=== Exercise details ===
Retype the listing exactly as it stands, and keep every image out.

□ □ □ □ □

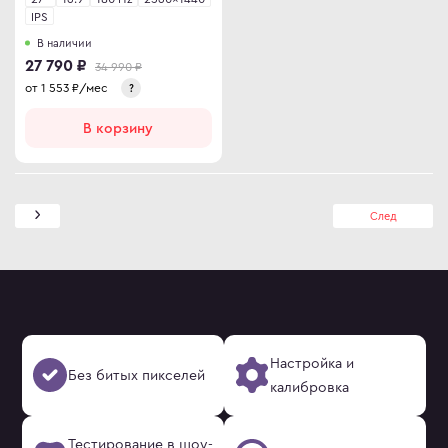
IPS
В наличии
27 790 ₽
34 990 ₽
от
1 553
₽/мес
?
В корзину
След
Настройка и
Без битых пикселей
калибровка
Тестирование в шоу-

□ □ □ □ □

=== Worked solution ===
IPS
В наличии
27 790 ₽
34 990 ₽
от
1 553
₽/мес
?
В корзину
След
Настройка и
Без битых пикселей
калибровка
Тестирование в шоу-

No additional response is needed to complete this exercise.